A draft serious data breach notification bill could change the way that businesses protect the privacy of their customers. The public was permitted to submit their comments on the Privacy Amendment (Notification of Serious Data Breaches) Bill 2015 until 4 March 2016.
Now that submissions have closed, they will be reviewed before the legislation is introduced in Parliament later in the year.
The draft bill is seeking to make amendments to the Privacy Act 1988 (Cth) (‘the Act’) by inserting Part IIIC, which will define when a ‘serious data breach’ occurs and when and in what form notification should be carried out.
WHAT IS A SERIOUS DATA BREACH?
The amendment will require entities that are regulated by the Act to notify individuals whose personal information has been compromised as well as the Commissioner when there has been a ‘serious data breach’.
A breach may occur where there has been:
- Unauthorised access given to an individual’s personal information;
- Unauthorised disclosure of an individual’s personal information; or
- Where information is lost and it may give rise to unauthorised access or disclosure.
A serious breach occurs where the unauthorised access, disclosure or loss of the information would cause the affected individual a real risk of harm. This harm can include psychological, physical, economic emotional or financial harm and the risk of harm must be real, not remote.

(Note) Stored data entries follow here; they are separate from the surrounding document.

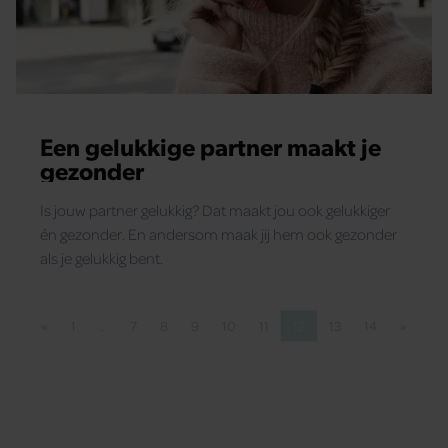
Een gelukkige partner maakt je
gezonder
Is jouw partner gelukkig? Dat maakt jou ook gelukkiger
én gezonder. En andersom maak jij hem ook gezonder
als je gelukkig bent.
«
1
…
7
8
9
10
11
12
13
14
»
Vorige pagina
Pagina
Pagina
Pagina
Pagina
Pagina
Pagina
Pagina
Pagina
Pagina
Volgend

WHAT ARE THE NOTIFICATION REQUIREMENTS?
Notification must occur as soon as practicable after the breach has come to the attention of the entity. The draft has suggested a limit of 30 days from the date the entity becomes aware of the breach.
The notification must include the contact details of the reporting entity, a description of the breach, the information involved (for example, financial) and recommendations of steps the individual whose information has been compromised should take in response to the breach.
A notification may be sent by the typical method the entity utilises for communicating with the individual (for example email, fax or post). If the notification is sent via a different method, the individual may consider it a scan and fail to take action.
Where the entity is unable to provide a notification to each affected individual involved, it must take reasonable steps to publicise the breach.
However, notification will not be required for every data breach, only those that are considered ‘serious’ as defined within the Act. This will reduce the burden on entities likely to experience ‘notification’ fatigue from reporting all breaches (including those that are minor in nature).
WHAT HAPPENS IF THE ENTITY FAILS TO COMPLY?
Failure by an entity to communicate a serious data breach will result in an interference with the privacy of an individual pursuant to the Act.
The Commissioner may then exercise their power to investigate, make a determination and provide a remedy to the affected individual where necessary. Remedies enforced may include civil penalties for repeated or serious interferences with an affected individual’s privacy.
HOW CAN I ENSURE COMPLIANCE?
The Office of the Australian Information Commissioner has put forward the following recommendations to prevent breaches of privacy pursuant to the Act:
- Implement internal policies with respect to data breaches including a response plan and an appointed team of employees to manage breaches;
- Undertake regular reviews of your company’s security measures and record retention practices to ensure ongoing compliance;
- Update employee training processes to ensure your workforce is able to identify, report and (where possible) resolve potential breaches.
If the proposed amendments are adopted, the notification requirement will serve to protect individuals from the emotional and financial consequences of a serious data breach.
It is recommended that all entities undertake reviews of their current internal policies and take legal advice to adequately protect their customers and the reputation of their business.